[WHAT YOU WILL DO] Please print the stretch of the text on ethnic separatism in the United States from "So what we are" through "the same fate.", word for word.

[TEXT PROVIDED]
It is grandiose to believe that the United States is too big, too strong or too rich to be destabilized. If the separatist threat is not recognized soon, the predictions of U.C. Berkeley's Mario Berrera will come true and the United States will be divided into ethnic autonomous regions.7

This has already happened in parts of the Permian Basin in Texas where Hispanics have become a numerical majority. Professor Colbert Rhodes lives and teaches there, tracking the changes that have taken place. Where the number of immigrants reaches a certain critical mass, American culture is gradually disappearing. Mexican-American school children now regard U.S. history, Rhodes says, as the white man's history, with no relevance for them, and multiculturalism has been replaced by an attitude insisting that no common culture is possible or desirable. In classrooms in Midland, Texas, where Mexican origin students are a majority, pictures of presidents of Mexico hang on the walls. Little, if any, American culture remains.

So what we are doing is mindlessly promoting and reproducing in the United States all the conditions for ethnic-separatist conflict. Some Washington insiders acknowledge this privately. Atlantic Monthly contributor Benjamin Schwartz says that when ethnic conflicts surface in other parts of the world, the U.S. foreign policy community becomes extraordinarily anxious. It reminds them, he says, that the country is fragmenting in the same way and is likely to suffer the same fate.

If historian Barbara Tuchman were alive today, she would surely add one more chapter to her book, The March of Folly. In acquiescing to cultural suicide, promoted by an immigration policy opposed to our own self-interest - and this is Tuchman's definition of folly - we surely equal or exceed in blindness and conceit all the other examples she writes about.

[DATA EXCERPTS]
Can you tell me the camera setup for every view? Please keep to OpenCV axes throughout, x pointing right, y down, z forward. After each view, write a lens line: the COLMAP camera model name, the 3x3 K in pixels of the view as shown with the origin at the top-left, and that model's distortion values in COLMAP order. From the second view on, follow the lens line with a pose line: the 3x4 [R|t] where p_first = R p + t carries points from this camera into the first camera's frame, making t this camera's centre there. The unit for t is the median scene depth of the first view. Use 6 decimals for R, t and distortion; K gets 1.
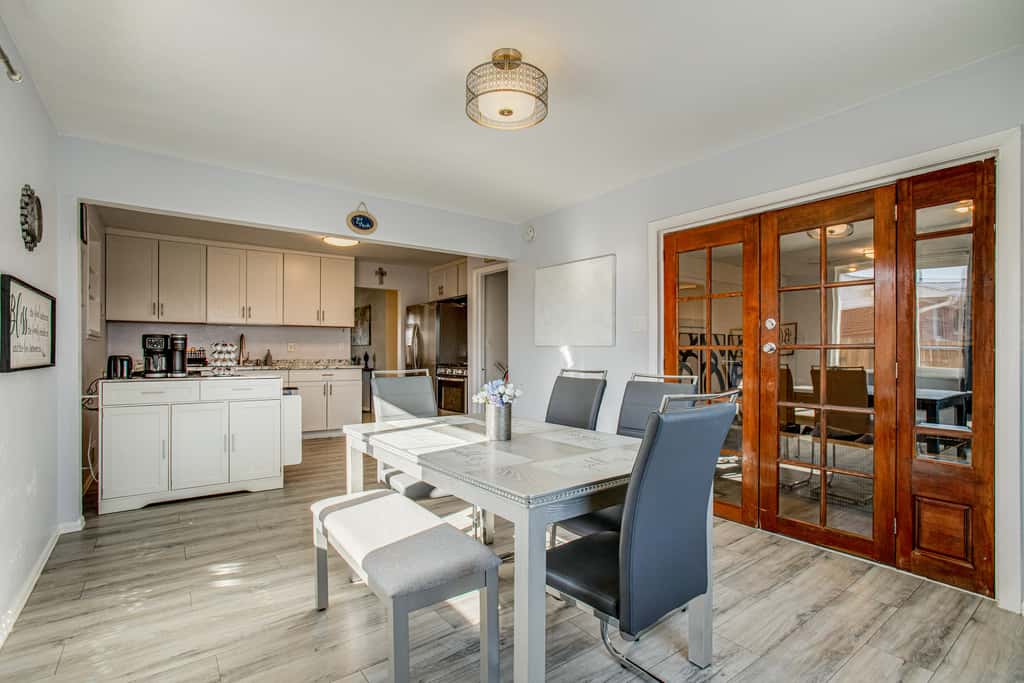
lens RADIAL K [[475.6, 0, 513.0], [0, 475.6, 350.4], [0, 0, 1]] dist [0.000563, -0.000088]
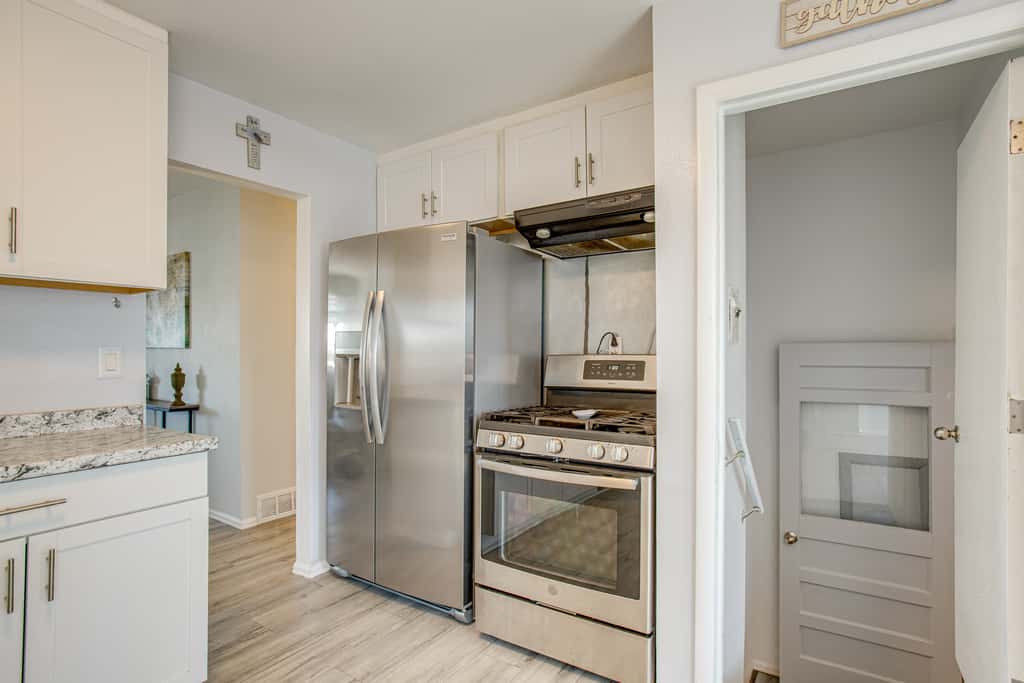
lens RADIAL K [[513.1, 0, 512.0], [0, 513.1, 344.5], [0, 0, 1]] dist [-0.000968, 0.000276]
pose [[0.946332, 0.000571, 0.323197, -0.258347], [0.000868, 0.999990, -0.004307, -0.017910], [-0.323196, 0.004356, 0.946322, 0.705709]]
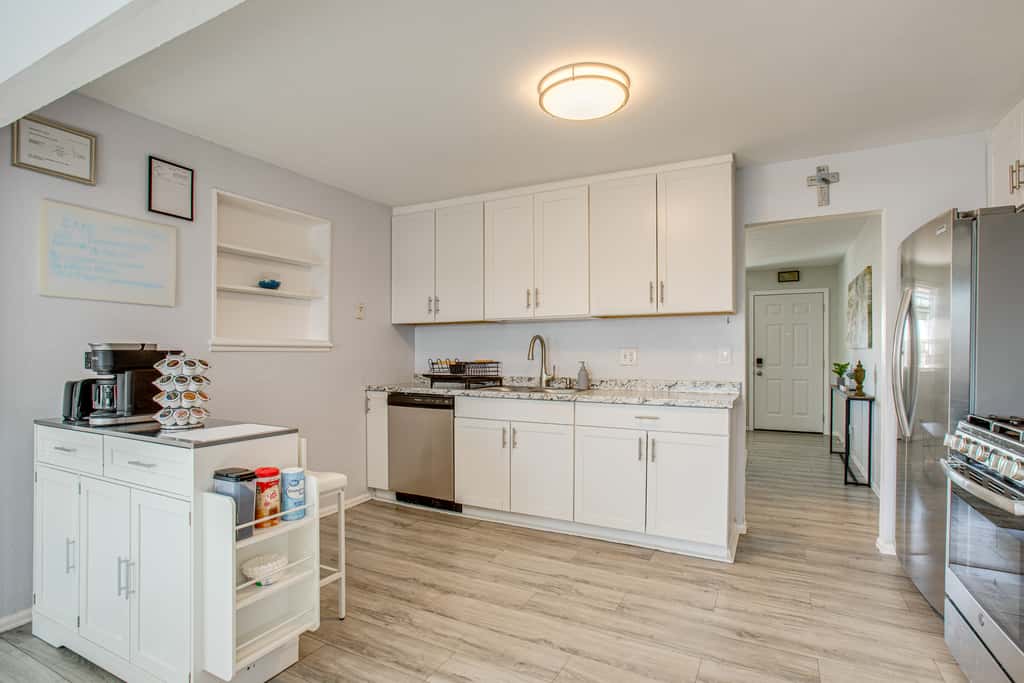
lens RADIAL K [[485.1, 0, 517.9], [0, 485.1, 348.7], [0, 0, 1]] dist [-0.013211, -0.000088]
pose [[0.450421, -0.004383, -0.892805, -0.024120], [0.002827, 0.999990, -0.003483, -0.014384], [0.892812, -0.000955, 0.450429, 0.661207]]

--

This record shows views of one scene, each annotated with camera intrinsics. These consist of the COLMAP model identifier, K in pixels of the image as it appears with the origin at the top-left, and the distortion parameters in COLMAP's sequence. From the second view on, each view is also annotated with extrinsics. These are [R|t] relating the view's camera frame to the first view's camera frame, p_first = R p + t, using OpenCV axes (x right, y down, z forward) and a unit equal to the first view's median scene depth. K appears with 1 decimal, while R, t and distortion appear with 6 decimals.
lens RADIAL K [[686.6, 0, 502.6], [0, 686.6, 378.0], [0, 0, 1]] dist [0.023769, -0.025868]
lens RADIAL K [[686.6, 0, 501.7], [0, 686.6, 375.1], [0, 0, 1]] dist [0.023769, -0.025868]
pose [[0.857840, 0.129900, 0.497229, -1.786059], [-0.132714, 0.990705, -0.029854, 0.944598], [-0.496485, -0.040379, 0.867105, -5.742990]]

...

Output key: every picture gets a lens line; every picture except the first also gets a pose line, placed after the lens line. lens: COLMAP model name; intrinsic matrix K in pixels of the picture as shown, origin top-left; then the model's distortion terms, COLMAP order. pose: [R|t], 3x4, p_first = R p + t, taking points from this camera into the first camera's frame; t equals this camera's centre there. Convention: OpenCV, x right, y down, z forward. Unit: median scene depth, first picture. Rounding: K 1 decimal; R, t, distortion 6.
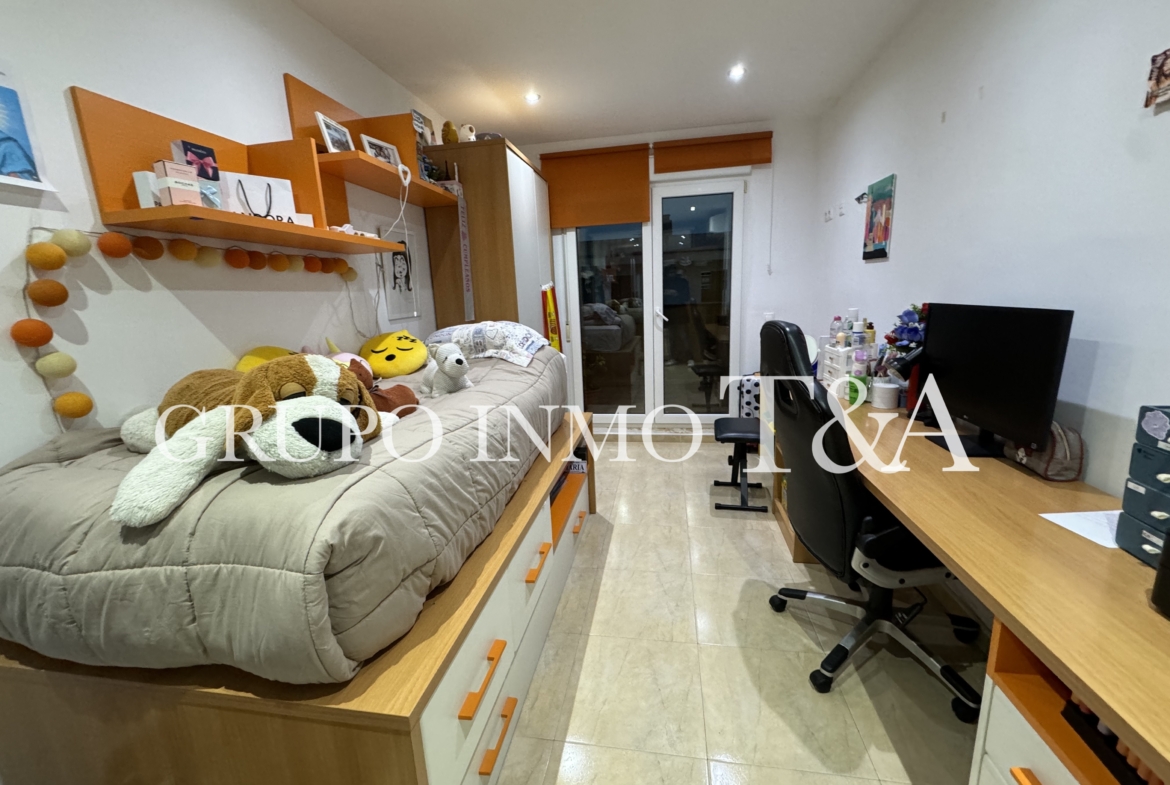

[ANSWER FOR THIS EXERCISE]
So what we are doing is mindlessly promoting and reproducing in the United States all the conditions for ethnic-separatist conflict. Some Washington insiders acknowledge this privately. Atlantic Monthly contributor Benjamin Schwartz says that when ethnic conflicts surface in other parts of the world, the U.S. foreign policy community becomes extraordinarily anxious. It reminds them, he says, that the country is fragmenting in the same way and is likely to suffer the same fate.